Provided material:
+++

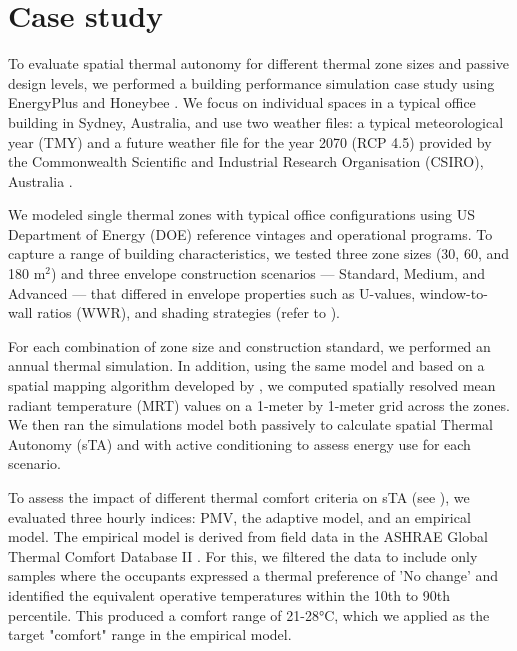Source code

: 
\section{Case study}
\label{sec:case-study}

To evaluate spatial thermal autonomy for different thermal zone sizes and passive design levels, we performed a building performance simulation case study using EnergyPlus \citep{crawley_energy_plus_2001} and Honeybee \citep{sadeghipour_roudsari_ladybug_2013}. We focus on individual spaces in a typical office building in Sydney, Australia, and use two weather files: a typical meteorological year (TMY) and a future weather file for the year 2070 (RCP 4.5) provided by the Commonwealth Scientific and Industrial Research Organisation (CSIRO), Australia \citep{ren_projected_2021}.

We modeled single thermal zones with typical office configurations using US Department of Energy (DOE) reference vintages and operational programs. To capture a range of building characteristics, we tested three zone sizes (30, 60, and 180 m$^2$) and three envelope construction scenarios — Standard, Medium, and Advanced — that differed in envelope properties such as U-values, window-to-wall ratios (WWR), and shading strategies (refer to ).



For each combination of zone size and construction standard, we performed an annual thermal simulation. In addition, using the same model and based on a spatial mapping algorithm developed by \citet{mackey_2015}, we computed spatially resolved mean radiant temperature (MRT) values on a 1-meter by 1-meter grid across the zones. We then ran the simulations model both passively to calculate spatial Thermal Autonomy (sTA) and with active conditioning to assess energy use for each scenario.

To assess the impact of different thermal comfort criteria on sTA (see ), we evaluated three hourly indices: PMV, the adaptive model, and an empirical model. The empirical model is derived from field data in the ASHRAE Global Thermal Comfort Database II \citep{foldvary_licina_development_2018,parkinson_ashrae_2022}. For this, we filtered the data to include only samples where the occupants expressed a thermal preference of 'No change' and identified the equivalent operative temperatures within the 10th to 90th percentile. This produced a comfort range of 21-28°C, which we applied as the target "comfort" range in the empirical model.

+++

About this exercise: Any pictures are to be skipped, and the lines from the beginning of the entries through the line with "For each combination" copied exactly.

Answer space:
Source code

: 
\section{Case study}
\label{sec:case-study}

To evaluate spatial thermal autonomy for different thermal zone sizes and passive design levels, we performed a building performance simulation case study using EnergyPlus \citep{crawley_energy_plus_2001} and Honeybee \citep{sadeghipour_roudsari_ladybug_2013}. We focus on individual spaces in a typical office building in Sydney, Australia, and use two weather files: a typical meteorological year (TMY) and a future weather file for the year 2070 (RCP 4.5) provided by the Commonwealth Scientific and Industrial Research Organisation (CSIRO), Australia \citep{ren_projected_2021}.

We modeled single thermal zones with typical office configurations using US Department of Energy (DOE) reference vintages and operational programs. To capture a range of building characteristics, we tested three zone sizes (30, 60, and 180 m$^2$) and three envelope construction scenarios — Standard, Medium, and Advanced — that differed in envelope properties such as U-values, window-to-wall ratios (WWR), and shading strategies (refer to ).



For each combination of zone size and construction standard, we performed an annual thermal simulation. In addition, using the same model and based on a spatial mapping algorithm developed by \citet{mackey_2015}, we computed spatially resolved mean radiant temperature (MRT) values on a 1-meter by 1-meter grid across the zones. We then ran the simulations model both passively to calculate spatial Thermal Autonomy (sTA) and with active conditioning to assess energy use for each scenario.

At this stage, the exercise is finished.